Решив переговорить со Львом Михайловичем, я попросил Дарью Николаевну Петровскую устроить мне свидание с ним у себя на квартире. Она охотно согласилась и пригласила меня на очередной вечер лопатиских рассказов.
Приехал Лев Михайлович по обыкновению поздно. Войдя в комнату шаркающей походкой и поздоровавшись с хозяевами и гостями, уже давно поджидавшими за самоваром знаменитого философа, он уютно опустился на оставленное ему место против графина с красным вином и, вынув платок, стал протирать очки. Я внимательно всматривался в него: высокий, выразительный лоб, умные, строгие, печальные серые глаза; сразу видно — недюжинный большой человек, но одновременно, по прадеду, а быть может даже и по деду — несомненнейший леший: длинные, прямые, зачесанные за уши волосы, кудластая, седая, в желтых табачных подпалинах борода и большой беззубый рот, превращающийся не только в моменты громкого смеха, но даже и при улыбке в жутковатую пасть. Ручки маленькие, напоминающие поплавки. Между пальцами правой, все время как–то зябко прячущейся в рукав потрепанного сюртука, вечная папироса, с которой желтый ноготь то и дело стряхивает пепел. Но самое странное в Льве Михайловиче то, что он никогда не выпрямляется во весь человеческий рост; стоит и ходит так, как будто бы только что поднялся с четверенек.

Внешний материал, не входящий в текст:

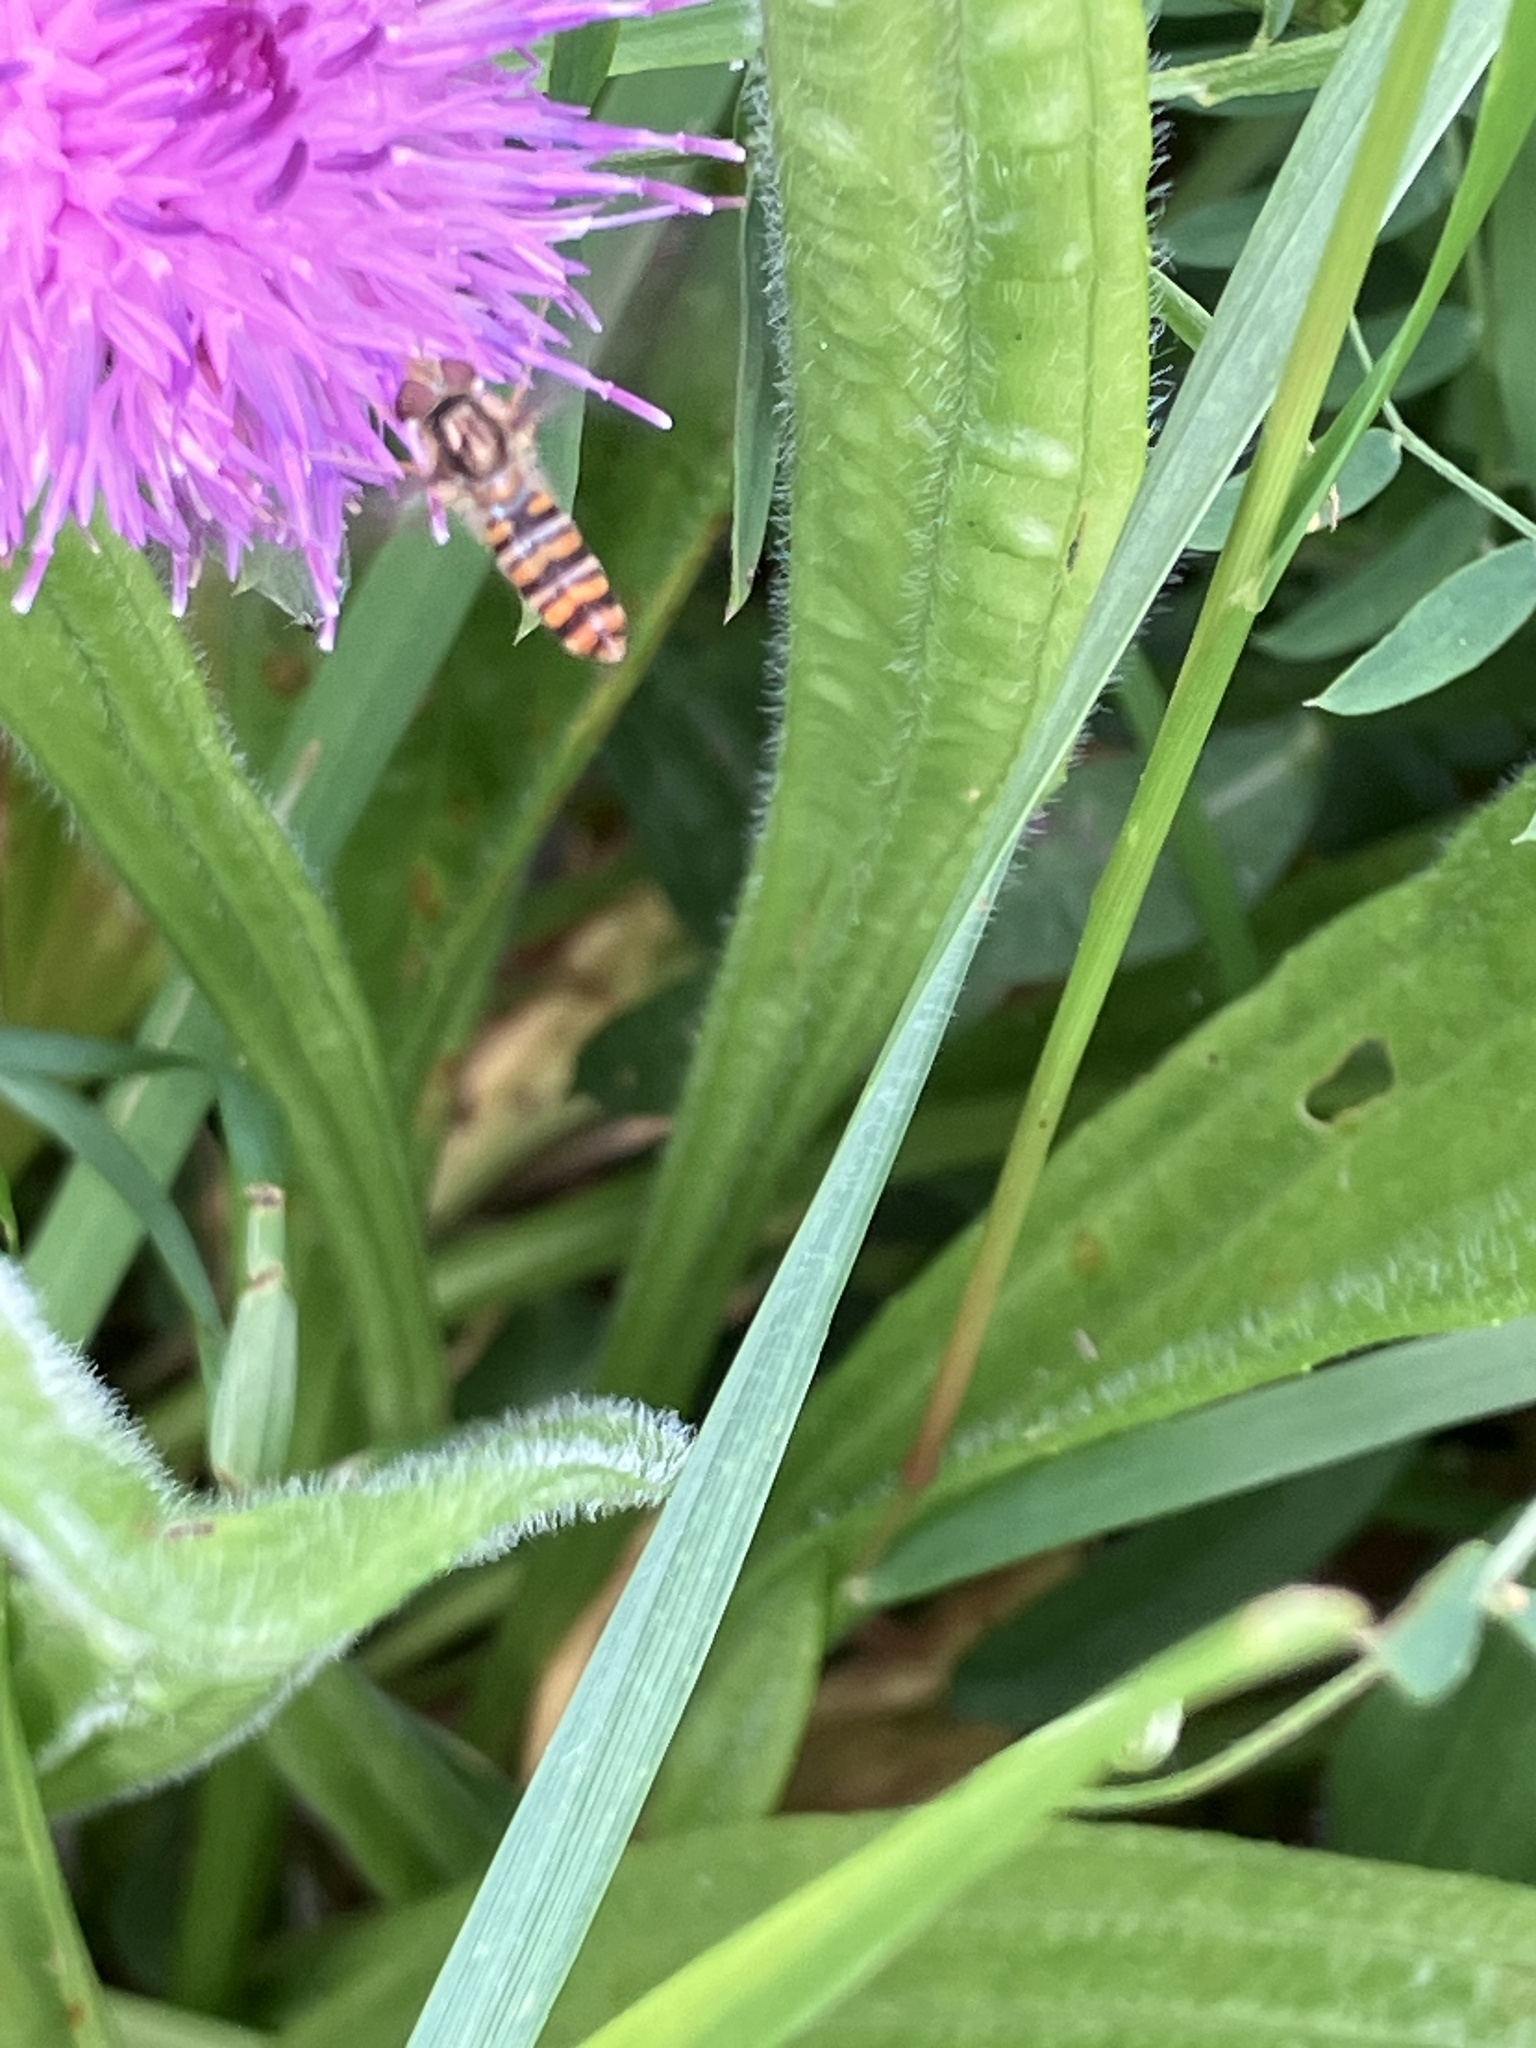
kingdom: Animalia
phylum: Arthropoda
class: Insecta
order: Diptera
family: Syrphidae
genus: Episyrphus
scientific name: Episyrphus balteatus
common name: Marmalade hoverfly
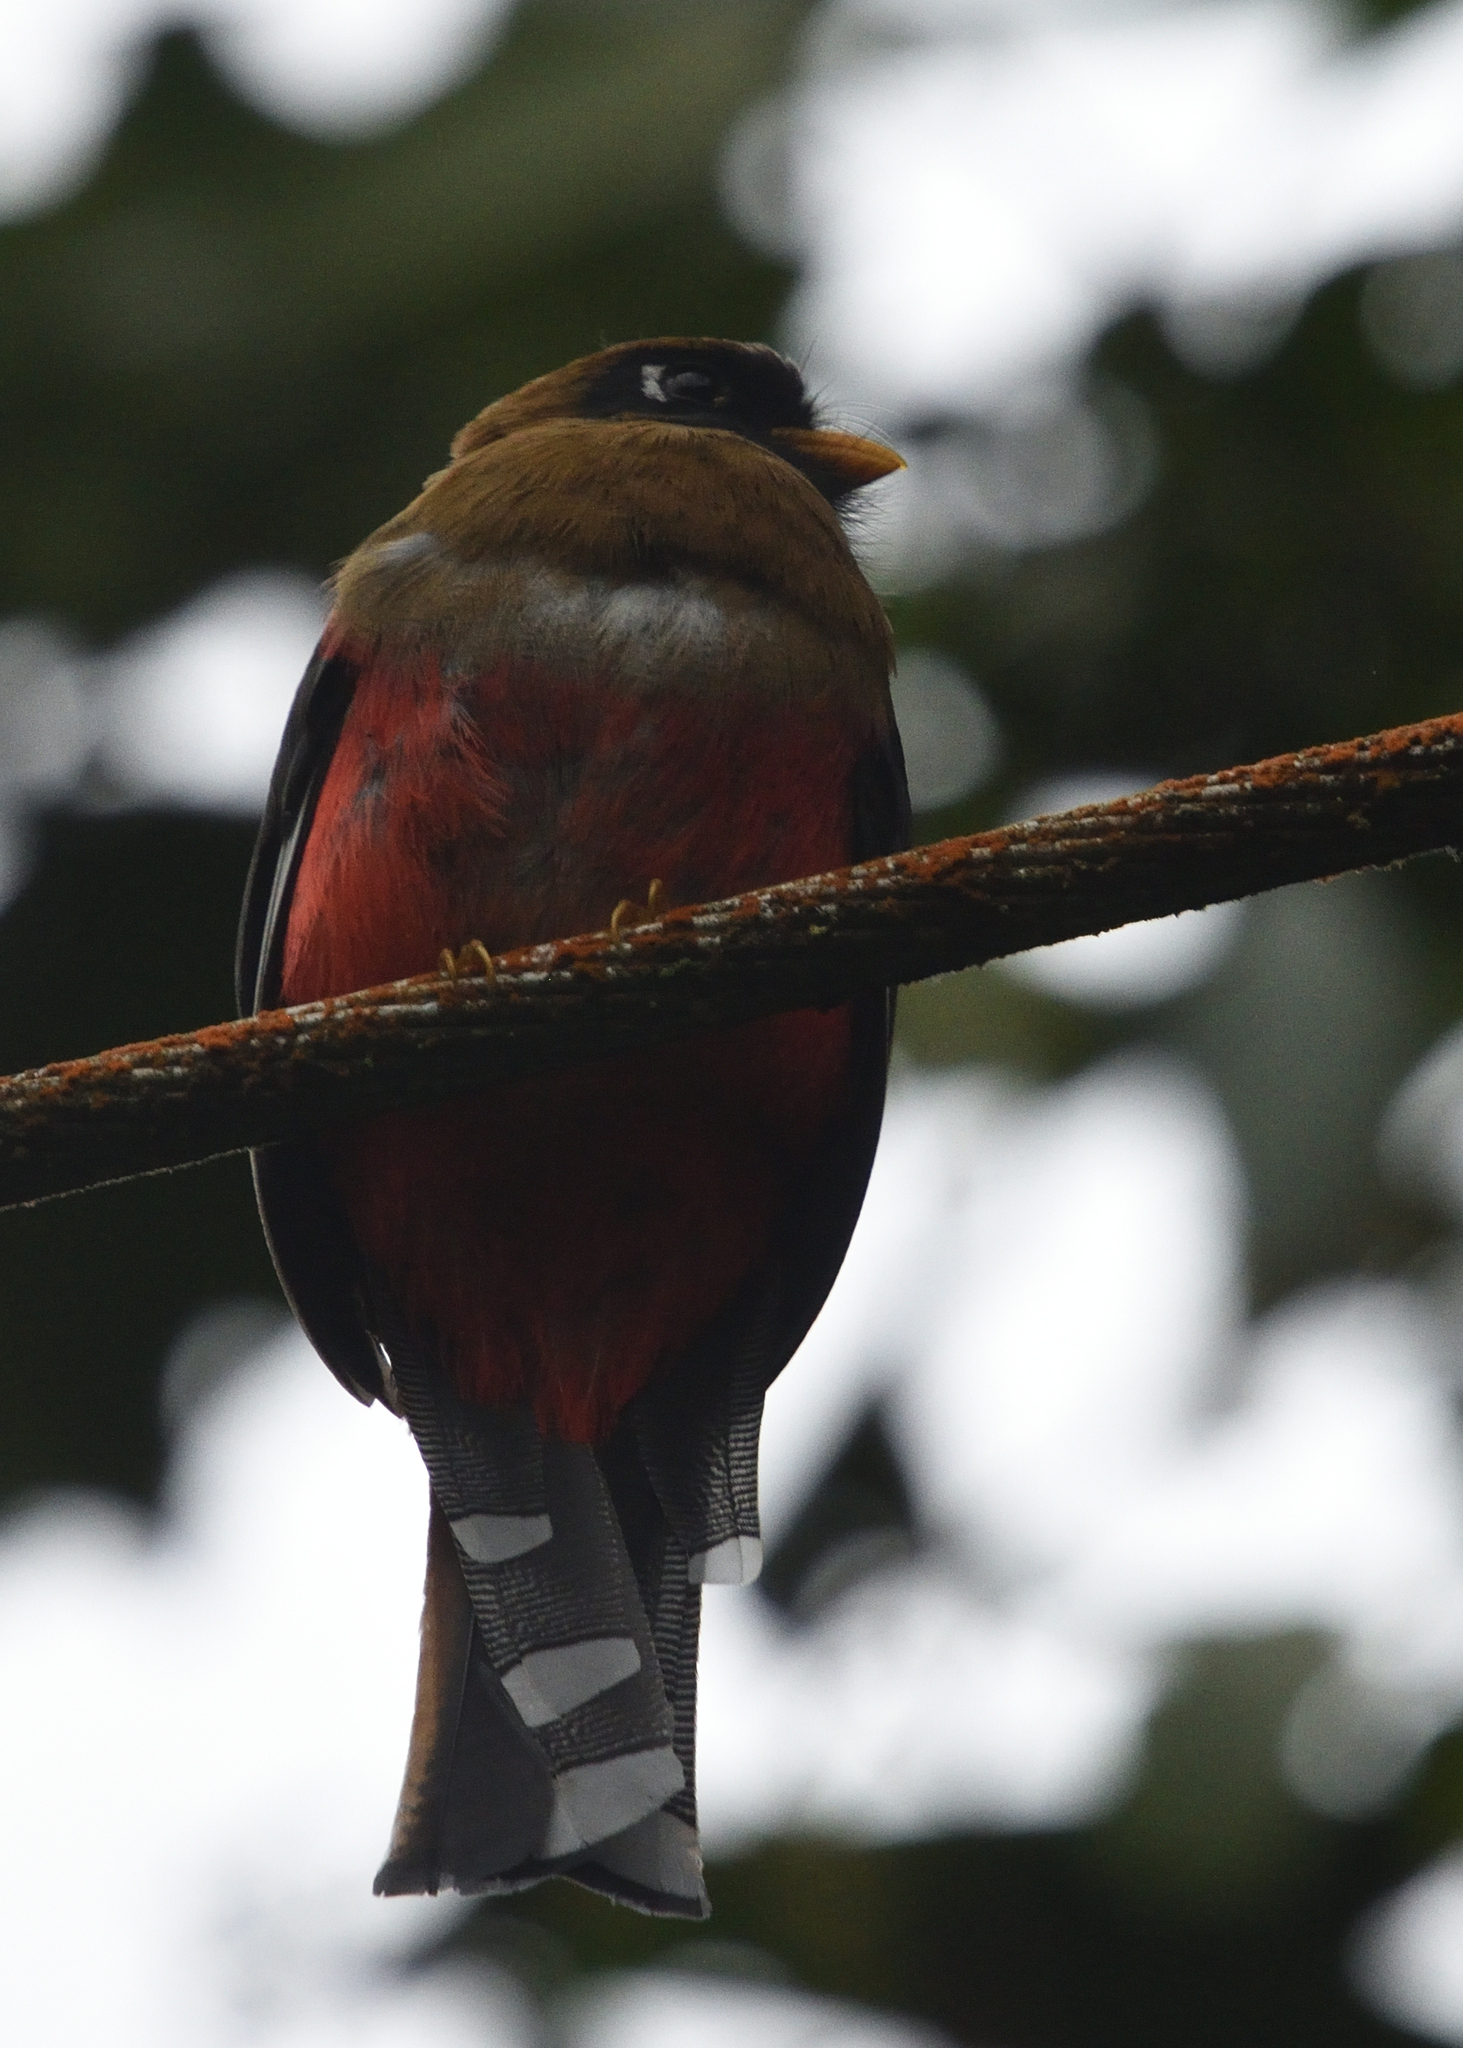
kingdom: Animalia
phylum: Chordata
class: Aves
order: Trogoniformes
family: Trogonidae
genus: Trogon
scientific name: Trogon personatus
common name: Masked trogon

От Дарьи Николаевны я узнал, что этот одинокий человек — лесовик, живет странною, детскою жизнью. За ним все еще ухаживает старый лакей, который еже–дневно стелет ему постель в «детской» и при выездах в холодную погоду неизменно наказывает заткнуть «ушки» ваткою.
Думаю, что в тот вечер Лев Михайлович своих страшных историй не рассказывал; если бы рассказывал, как бы я мог их забыть. В способности Льва Михайловича с детскою непосредственностью ощущать присутствие всякой нечисти в жизни, я не сомневаюсь, как не сомневаюсь и в его большом актерском таланте. Его брат, уже пожилым человеком, стал актером Московского Художественного театра и лопатинского имени не посрамил. Многие же, близко знавшие братьев, говорили мне, что сценическое дарование Льва Михайловича было значительнее дарования его брата.
Очарованный Львом Михайловичем, его своеобразным обликом, его старомодною любезностью и юношескою разговорчивостью, я тут же в двух словах намекнул ему на свои планы и попросил разрешения в ближайшее время навестить его.
Принял он меня, если не ошибаюсь, в редакции «Вопросов философии и психологии». От разговора с ним у меня в памяти остался только тот тон, что делает музыку. Милейший в доме Дарьи Николаевны, Лопатин оказался в редакции совершенно другим человеком. Несмотря на то, что его представление о нео–кан–тианских течениях в немецкой философии было весьма приблизительным, его отрицание этих течений было весьма определенным. Я ушел от него с чувством, что Историко–философский факультет, «Психологическое общество» и редакция «Вопросов философии и психологии» были в глазах Лопатина некою вотчиною, в которой им искони заведены определенные порядки, не нуждающиеся ни в каких заморских новшествах.
Намерение пробить себе путь к философской кафедре Лопатин во мне, конечно, не погасил, но мой идеалистический пыл он сильно ослабил. После ряда дальнейших встреч с ним и его коллегами по факультету, Г. И. Челпановым, юристом В. М. Хвостовым и другими «стариками», я невольно стал задумываться над мыслью, что в России, быть может, правильнее заниматься философией вне университетских стен.
В связи с таким сдвигом в моем настроении, начал постепенно меняться и ритм моей жизни. Я перестал сидеть дома за книгами, стал больше бывать у знакомых, главным образом, в кругу друзей Анны Александровны, с братом которой, Павлом, меня уже давно соединяла глубокая дружба, выросшая из нашей переписки в первые месяцы после ее смерти. Соединял нас и живой интерес к вопросам философии, которая в связи с неудачей революции 1905–го года приобретала даже и в левых кругах все большее и большее значение.